Your output should match the listing below word for word, without any images.

> **Dataset excerpt**
···

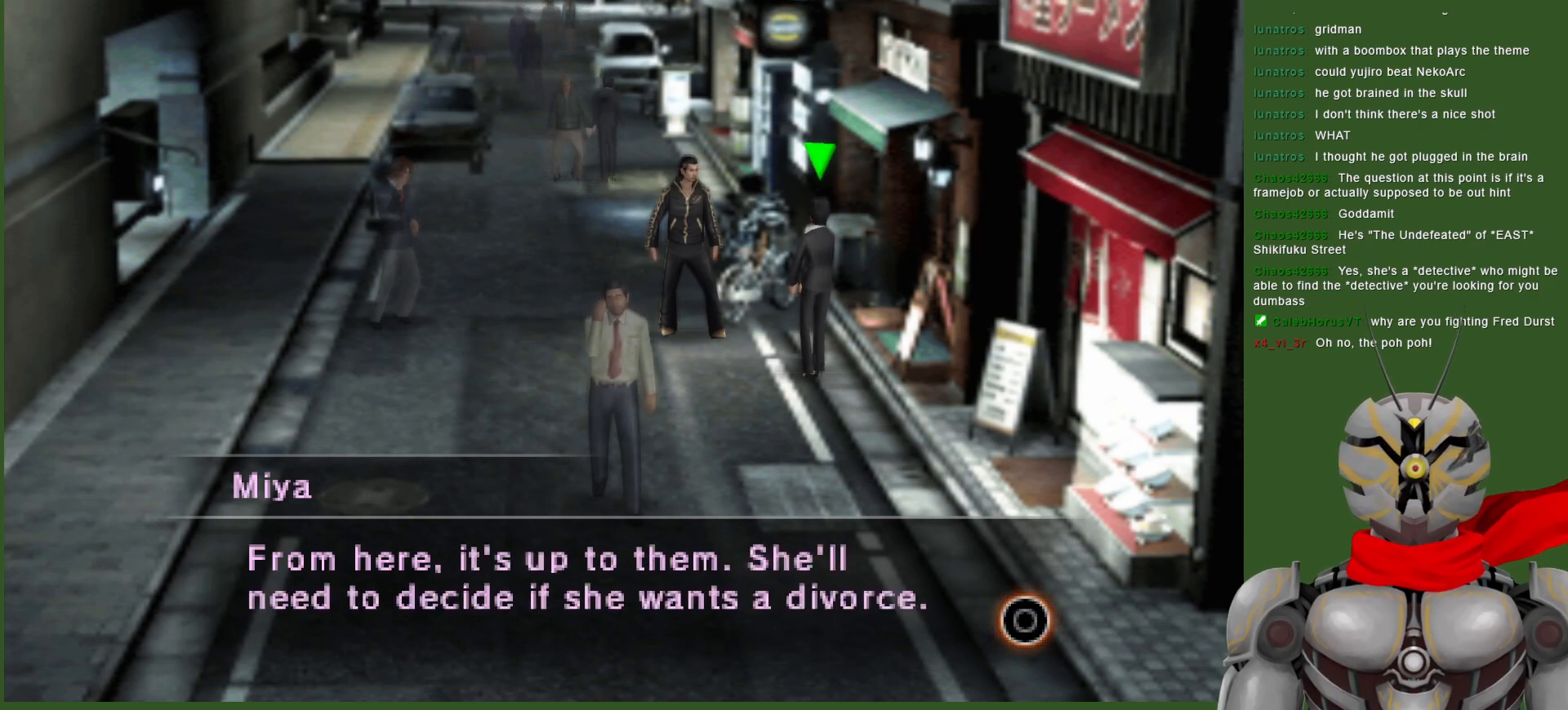
{"buttons": [], "left_stick": "center", "right_stick": "center", "events": []}
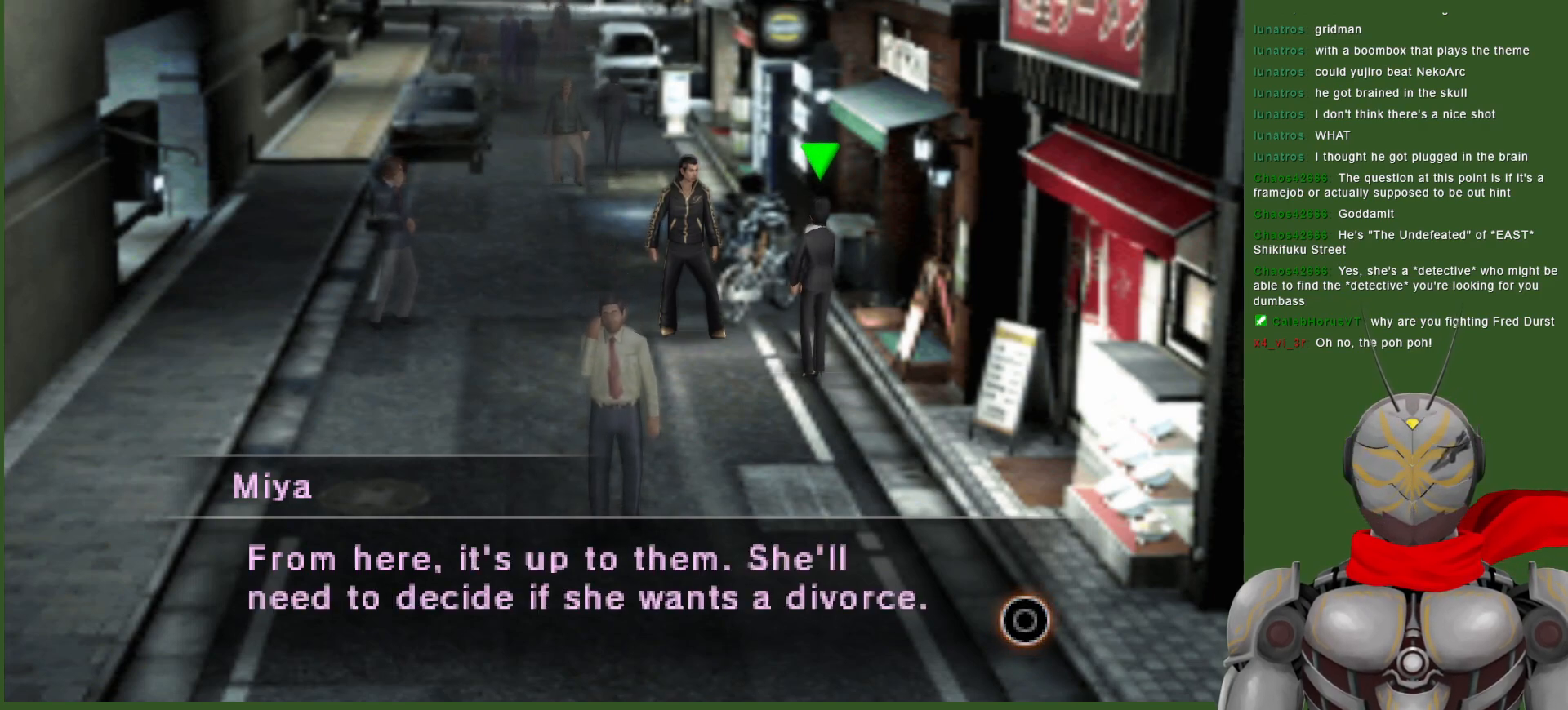
{"buttons": [], "left_stick": "center", "right_stick": "center", "events": []}
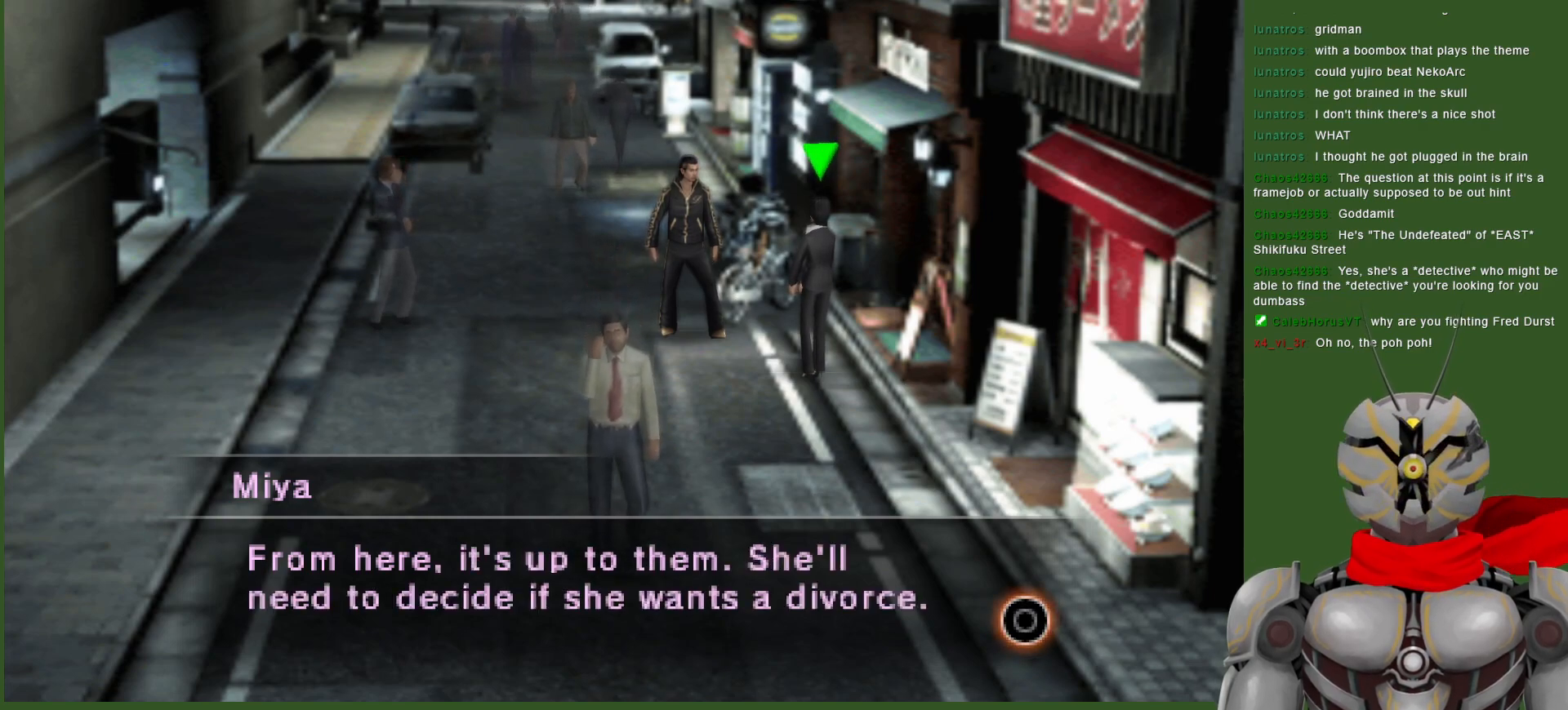
{"buttons": [], "left_stick": "center", "right_stick": "center", "events": []}
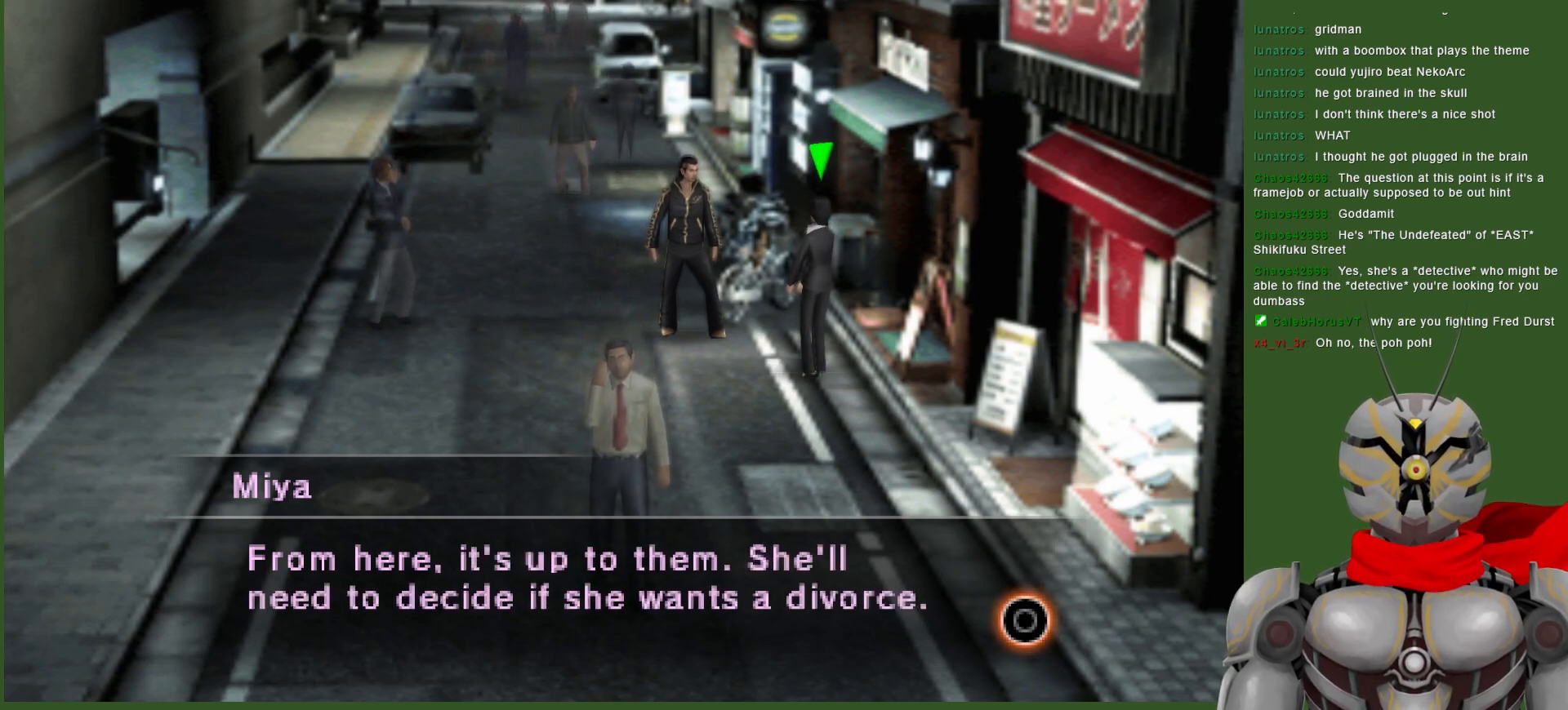
{"buttons": [], "left_stick": "center", "right_stick": "center", "events": []}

···

> **Exercise output**
{"buttons": [], "left_stick": "center", "right_stick": "center", "events": []}
{"buttons": [], "left_stick": "center", "right_stick": "center", "events": []}
{"buttons": [], "left_stick": "center", "right_stick": "center", "events": []}
{"buttons": [], "left_stick": "center", "right_stick": "center", "events": []}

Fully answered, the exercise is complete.